Общепринятое представление о том, что миф и логос во всем противоположны, в наше время вызывает сомнения: стихия мифа оказалась куда более близкой современному мироощущению, чем считалось прежде. Доказательством этому может служить опыт авангардной поэзии начала XX столетия, отразившийся в поэме Владимира Гандельсмана «Велимирова книга». Через разговор об этом произведении Михаил Ямпольский стремится показать, насколько актуальной может быть сегодня архаика и как тесно связаны с ней наши язык и мышление. Публикуем две главы из его новой книги «Возвращение Адама».

Все мы начиная с 24 февраля 2022 года оказались перед лицом наступающего варварства, насилия и лжи. В этой ситуации чрезвычайно важно сохранить хотя бы остатки культуры и поддержать ценности гуманизма — в том числе ради будущего России. Поэтому редакция «Горького» продолжит говорить о книгах, напоминая нашим читателям, что в мире остается место мысли и вымыслу.

Михаил Ямпольский. Возвращение Адама. Миф, или Современность архаики. СПб.: Издательство Ивана Лимбаха, 2022. Содержание

2. От мифа к логосу

Приближение мифологических сюжетов к современности является лишь одним из возможных подходов к мифу в литературе. Другой, прямо противоположный и, на мой взгляд, более продуктивный подход предполагает иное направление движения. Автор стремится, насколько это возможно, вернуться в «доисторические», «мифологические» времена, радикально отделенные от нас стеной времени.

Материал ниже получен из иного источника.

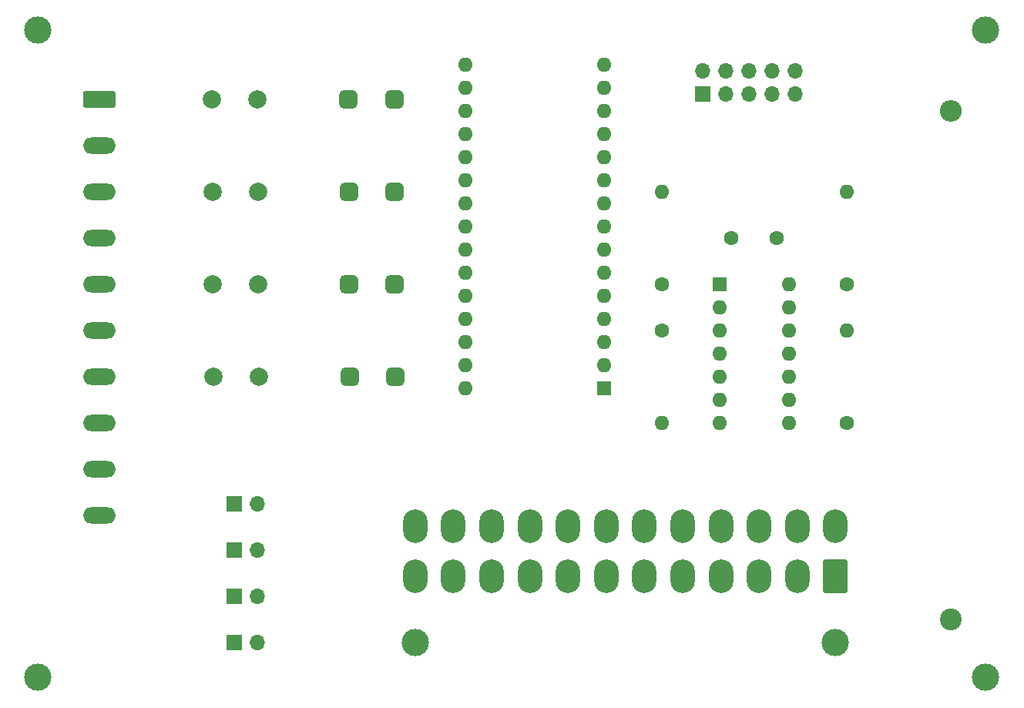
<source format=gbs>
G04 #@! TF.GenerationSoftware,KiCad,Pcbnew,8.0.9-8.0.9-0~ubuntu22.04.1*
G04 #@! TF.CreationDate,2026-01-30T18:33:39+10:00*
G04 #@! TF.ProjectId,ATX-Power-Distribution-Board,4154582d-506f-4776-9572-2d4469737472,rev?*
G04 #@! TF.SameCoordinates,Original*
G04 #@! TF.FileFunction,Soldermask,Bot*
G04 #@! TF.FilePolarity,Negative*
%FSLAX46Y46*%
G04 Gerber Fmt 4.6, Leading zero omitted, Abs format (unit mm)*
G04 Created by KiCad (PCBNEW 8.0.9-8.0.9-0~ubuntu22.04.1) date 2026-01-30 18:33:39*
%MOMM*%
%LPD*%
G01*
G04 APERTURE LIST*
G04 Aperture macros list*
%AMRoundRect*
0 Rectangle with rounded corners*
0 $1 Rounding radius*
0 $2 $3 $4 $5 $6 $7 $8 $9 X,Y pos of 4 corners*
0 Add a 4 corners polygon primitive as box body*
4,1,4,$2,$3,$4,$5,$6,$7,$8,$9,$2,$3,0*
0 Add four circle primitives for the rounded corners*
1,1,$1+$1,$2,$3*
1,1,$1+$1,$4,$5*
1,1,$1+$1,$6,$7*
1,1,$1+$1,$8,$9*
0 Add four rect primitives between the rounded corners*
20,1,$1+$1,$2,$3,$4,$5,0*
20,1,$1+$1,$4,$5,$6,$7,0*
20,1,$1+$1,$6,$7,$8,$9,0*
20,1,$1+$1,$8,$9,$2,$3,0*%
G04 Aperture macros list end*
%ADD10C,1.600000*%
%ADD11O,1.600000X1.600000*%
%ADD12C,3.000000*%
%ADD13R,1.700000X1.700000*%
%ADD14O,1.700000X1.700000*%
%ADD15C,2.400000*%
%ADD16O,2.400000X2.400000*%
%ADD17R,1.600000X1.600000*%
%ADD18RoundRect,0.500000X0.500000X0.500000X-0.500000X0.500000X-0.500000X-0.500000X0.500000X-0.500000X0*%
%ADD19C,2.000000*%
%ADD20RoundRect,0.250000X-1.550000X0.650000X-1.550000X-0.650000X1.550000X-0.650000X1.550000X0.650000X0*%
%ADD21O,3.600000X1.800000*%
%ADD22RoundRect,0.250001X1.099999X1.599999X-1.099999X1.599999X-1.099999X-1.599999X1.099999X-1.599999X0*%
%ADD23O,2.700000X3.700000*%
G04 APERTURE END LIST*
D10*
X148590000Y-87630000D03*
D11*
X148590000Y-97790000D03*
D12*
X184150000Y-54610000D03*
D13*
X101600000Y-111760000D03*
D14*
X104140000Y-111760000D03*
D10*
X148590000Y-82550000D03*
D11*
X148590000Y-72390000D03*
D13*
X153035000Y-61595000D03*
D14*
X153035000Y-59055000D03*
X155575000Y-61595000D03*
X155575000Y-59055000D03*
X158115000Y-61595000D03*
X158115000Y-59055000D03*
X160655000Y-61595000D03*
X160655000Y-59055000D03*
X163195000Y-61595000D03*
X163195000Y-59055000D03*
D15*
X180340000Y-119380000D03*
D16*
X180340000Y-63500000D03*
D13*
X101600000Y-121920000D03*
D14*
X104140000Y-121920000D03*
D12*
X80010000Y-125730000D03*
D17*
X154940000Y-82550000D03*
D11*
X154940000Y-85090000D03*
X154940000Y-87630000D03*
X154940000Y-90170000D03*
X154940000Y-92710000D03*
X154940000Y-95250000D03*
X154940000Y-97790000D03*
X162560000Y-97790000D03*
X162560000Y-95250000D03*
X162560000Y-92710000D03*
X162560000Y-90170000D03*
X162560000Y-87630000D03*
X162560000Y-85090000D03*
X162560000Y-82550000D03*
D18*
X119220000Y-82495000D03*
X114220000Y-82495000D03*
D19*
X104220000Y-82495000D03*
X99220000Y-82495000D03*
D18*
X119220000Y-72335000D03*
X114220000Y-72335000D03*
D19*
X104220000Y-72335000D03*
X99220000Y-72335000D03*
D20*
X86752500Y-62230000D03*
D21*
X86752500Y-67310000D03*
X86752500Y-72390000D03*
X86752500Y-77470000D03*
X86752500Y-82550000D03*
X86752500Y-87630000D03*
X86752500Y-92710000D03*
X86752500Y-97790000D03*
X86752500Y-102870000D03*
X86752500Y-107950000D03*
D10*
X161210000Y-77470000D03*
X156210000Y-77470000D03*
D17*
X142240000Y-93980000D03*
D11*
X142240000Y-91440000D03*
X142240000Y-88900000D03*
X142240000Y-86360000D03*
X142240000Y-83820000D03*
X142240000Y-81280000D03*
X142240000Y-78740000D03*
X142240000Y-76200000D03*
X142240000Y-73660000D03*
X142240000Y-71120000D03*
X142240000Y-68580000D03*
X142240000Y-66040000D03*
X142240000Y-63500000D03*
X142240000Y-60960000D03*
X142240000Y-58420000D03*
X127000000Y-58420000D03*
X127000000Y-60960000D03*
X127000000Y-63500000D03*
X127000000Y-66040000D03*
X127000000Y-68580000D03*
X127000000Y-71120000D03*
X127000000Y-73660000D03*
X127000000Y-76200000D03*
X127000000Y-78740000D03*
X127000000Y-81280000D03*
X127000000Y-83820000D03*
X127000000Y-86360000D03*
X127000000Y-88900000D03*
X127000000Y-91440000D03*
X127000000Y-93980000D03*
D12*
X167640000Y-121920000D03*
X121440000Y-121920000D03*
D22*
X167640000Y-114620000D03*
D23*
X163440000Y-114620000D03*
X159240000Y-114620000D03*
X155040000Y-114620000D03*
X150840000Y-114620000D03*
X146640000Y-114620000D03*
X142440000Y-114620000D03*
X138240000Y-114620000D03*
X134040000Y-114620000D03*
X129840000Y-114620000D03*
X125640000Y-114620000D03*
X121440000Y-114620000D03*
X167640000Y-109120000D03*
X163440000Y-109120000D03*
X159240000Y-109120000D03*
X155040000Y-109120000D03*
X150840000Y-109120000D03*
X146640000Y-109120000D03*
X142440000Y-109120000D03*
X138240000Y-109120000D03*
X134040000Y-109120000D03*
X129840000Y-109120000D03*
X125640000Y-109120000D03*
X121440000Y-109120000D03*
D18*
X119300000Y-92655000D03*
X114300000Y-92655000D03*
D19*
X104300000Y-92655000D03*
X99300000Y-92655000D03*
D13*
X101600000Y-116840000D03*
D14*
X104140000Y-116840000D03*
D10*
X168910000Y-97790000D03*
D11*
X168910000Y-87630000D03*
D13*
X101600000Y-106680000D03*
D14*
X104140000Y-106680000D03*
D12*
X80010000Y-54610000D03*
D18*
X119140000Y-62175000D03*
X114140000Y-62175000D03*
D19*
X104140000Y-62175000D03*
X99140000Y-62175000D03*
D10*
X168910000Y-82550000D03*
D11*
X168910000Y-72390000D03*
D12*
X184150000Y-125730000D03*
M02*

</source>
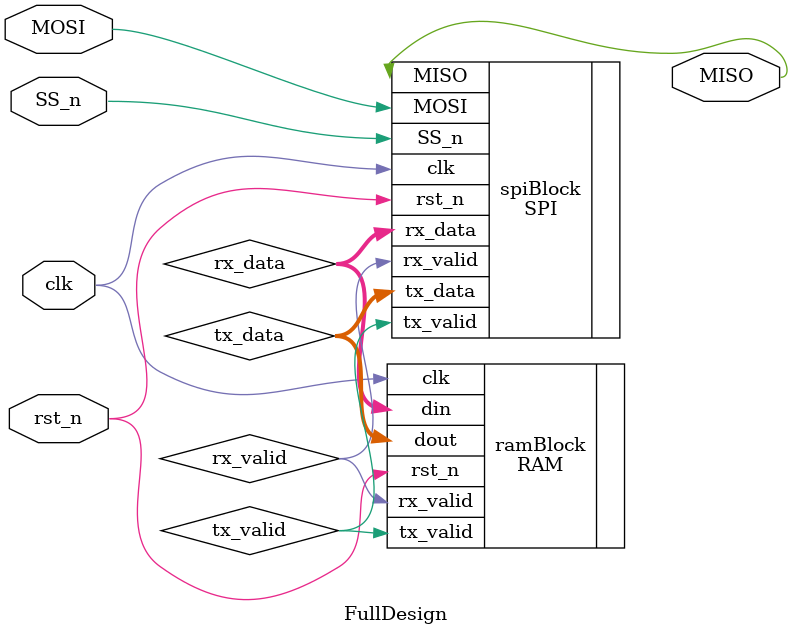
<source format=v>
module FullDesign (
    input clk, rst_n,
    input MOSI, SS_n,
    output MISO
);

    wire tx_valid, rx_valid;
    wire [9:0]rx_data;
    wire [7:0]tx_data;

    SPI spiBlock(
        .clk(clk), .rst_n(rst_n),
        .MOSI(MOSI), .SS_n(SS_n),
        .tx_valid(tx_valid), .tx_data(tx_data),
        .MISO(MISO), 
        .rx_valid(rx_valid), .rx_data(rx_data)
    );

    RAM #(
        .MEM_DEPTH(256),
        .ADDR_SIZE(8)
    ) ramBlock (
        .clk(clk), .rst_n(rst_n),
        .din(rx_data),
        .rx_valid(rx_valid),
        .dout(tx_data),
        .tx_valid(tx_valid)
    );
endmodule

</source>
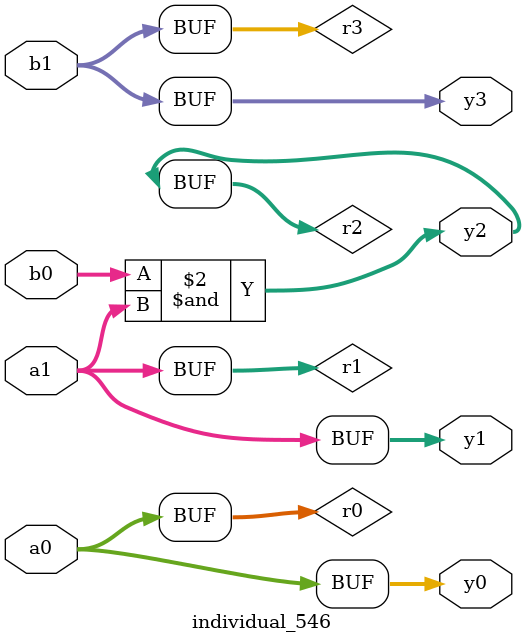
<source format=sv>
module individual_546(input logic [15:0] a1, input logic [15:0] a0, input logic [15:0] b1, input logic [15:0] b0, output logic [15:0] y3, output logic [15:0] y2, output logic [15:0] y1, output logic [15:0] y0);
logic [15:0] r0, r1, r2, r3; 
 always@(*) begin 
	 r0 = a0; r1 = a1; r2 = b0; r3 = b1; 
 	 r2  &=  r1 ;
 	 y3 = r3; y2 = r2; y1 = r1; y0 = r0; 
end
endmodule
</source>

Время мифа, недостижимое для нас, многими понимается как время начала, первоистока.

Интерес поэзии к этому архаическому сознанию во многом определяется тем, что сама поэзия понималась как очень ранний продукт развития цивилизации, продукт того этапа, возвращение к которому якобы способно привести к «воскрешению слова», если использовать выражение Виктора Шкловского. В ранней статье 1914 года, где об этом говорится, Шкловский еще вполне тривиально представлял себе процесс эволюции литературы как постепенное забывание той живой образной формы, которая лежала в основе слова в архаические времена: «Древнейшим поэтическим творчеством человека было творчество слов. Сейчас слова мертвы, и язык подобен кладбищу, но только что рожденное слово было живо, образно. Всякое слово в основе — троп. Например, месяц: первоначальное значение этого слова — „меритель“; горе и печаль — это то, что жжет и палит; слово „enfant“ (так же, как и древнерусское — „отрок“) в подстрочном переводе значит „неговорящий“. Таких примеров можно привести столько, сколько слов в языке. И часто, когда добираешься до потерянного, стертого образа, положенного некогда в основу слова, то поражаешься его красотой — красотой, которая была и которой уже нет.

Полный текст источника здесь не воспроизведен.